> _Exercise prompt_
Reproduce each of the following lines without changing anything.

> _Items from a dataset_
-- Begin --

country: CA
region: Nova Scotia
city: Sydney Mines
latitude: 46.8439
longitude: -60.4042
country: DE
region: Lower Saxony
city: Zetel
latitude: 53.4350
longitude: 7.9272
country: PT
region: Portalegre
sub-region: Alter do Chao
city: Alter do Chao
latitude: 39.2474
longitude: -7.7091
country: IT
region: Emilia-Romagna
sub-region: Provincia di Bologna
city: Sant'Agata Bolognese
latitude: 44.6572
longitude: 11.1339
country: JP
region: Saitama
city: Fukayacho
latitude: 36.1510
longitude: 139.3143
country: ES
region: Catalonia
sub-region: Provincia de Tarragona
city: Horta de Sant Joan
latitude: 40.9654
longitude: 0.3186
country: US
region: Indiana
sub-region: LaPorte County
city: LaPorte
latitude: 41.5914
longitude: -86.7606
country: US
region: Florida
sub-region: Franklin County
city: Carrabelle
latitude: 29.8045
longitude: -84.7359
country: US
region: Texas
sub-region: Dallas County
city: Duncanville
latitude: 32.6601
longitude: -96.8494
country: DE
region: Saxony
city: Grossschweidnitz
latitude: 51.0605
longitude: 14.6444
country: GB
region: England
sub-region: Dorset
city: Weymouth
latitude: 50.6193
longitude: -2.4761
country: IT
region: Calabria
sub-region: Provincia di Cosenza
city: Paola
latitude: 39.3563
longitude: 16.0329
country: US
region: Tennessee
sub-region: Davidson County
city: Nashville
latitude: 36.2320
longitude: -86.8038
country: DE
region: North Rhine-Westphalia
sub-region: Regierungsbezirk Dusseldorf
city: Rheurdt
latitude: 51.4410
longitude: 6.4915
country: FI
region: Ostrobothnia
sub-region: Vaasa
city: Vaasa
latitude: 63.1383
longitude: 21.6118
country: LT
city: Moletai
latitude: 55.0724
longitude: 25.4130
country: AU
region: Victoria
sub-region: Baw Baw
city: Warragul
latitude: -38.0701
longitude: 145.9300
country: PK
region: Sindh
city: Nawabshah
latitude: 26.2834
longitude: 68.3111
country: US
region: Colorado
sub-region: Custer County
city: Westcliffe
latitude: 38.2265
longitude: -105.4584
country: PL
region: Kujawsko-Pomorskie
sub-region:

-- End --

> _Solution to this task_
country: CA
region: Nova Scotia
city: Sydney Mines
latitude: 46.8439
longitude: -60.4042
country: DE
region: Lower Saxony
city: Zetel
latitude: 53.4350
longitude: 7.9272
country: PT
region: Portalegre
sub-region: Alter do Chao
city: Alter do Chao
latitude: 39.2474
longitude: -7.7091
country: IT
region: Emilia-Romagna
sub-region: Provincia di Bologna
city: Sant'Agata Bolognese
latitude: 44.6572
longitude: 11.1339
country: JP
region: Saitama
city: Fukayacho
latitude: 36.1510
longitude: 139.3143
country: ES
region: Catalonia
sub-region: Provincia de Tarragona
city: Horta de Sant Joan
latitude: 40.9654
longitude: 0.3186
country: US
region: Indiana
sub-region: LaPorte County
city: LaPorte
latitude: 41.5914
longitude: -86.7606
country: US
region: Florida
sub-region: Franklin County
city: Carrabelle
latitude: 29.8045
longitude: -84.7359
country: US
region: Texas
sub-region: Dallas County
city: Duncanville
latitude: 32.6601
longitude: -96.8494
country: DE
region: Saxony
city: Grossschweidnitz
latitude: 51.0605
longitude: 14.6444
country: GB
region: England
sub-region: Dorset
city: Weymouth
latitude: 50.6193
longitude: -2.4761
country: IT
region: Calabria
sub-region: Provincia di Cosenza
city: Paola
latitude: 39.3563
longitude: 16.0329
country: US
region: Tennessee
sub-region: Davidson County
city: Nashville
latitude: 36.2320
longitude: -86.8038
country: DE
region: North Rhine-Westphalia
sub-region: Regierungsbezirk Dusseldorf
city: Rheurdt
latitude: 51.4410
longitude: 6.4915
country: FI
region: Ostrobothnia
sub-region: Vaasa
city: Vaasa
latitude: 63.1383
longitude: 21.6118
country: LT
city: Moletai
latitude: 55.0724
longitude: 25.4130
country: AU
region: Victoria
sub-region: Baw Baw
city: Warragul
latitude: -38.0701
longitude: 145.9300
country: PK
region: Sindh
city: Nawabshah
latitude: 26.2834
longitude: 68.3111
country: US
region: Colorado
sub-region: Custer County
city: Westcliffe
latitude: 38.2265
longitude: -105.4584
country: PL
region: Kujawsko-Pomorskie
sub-region:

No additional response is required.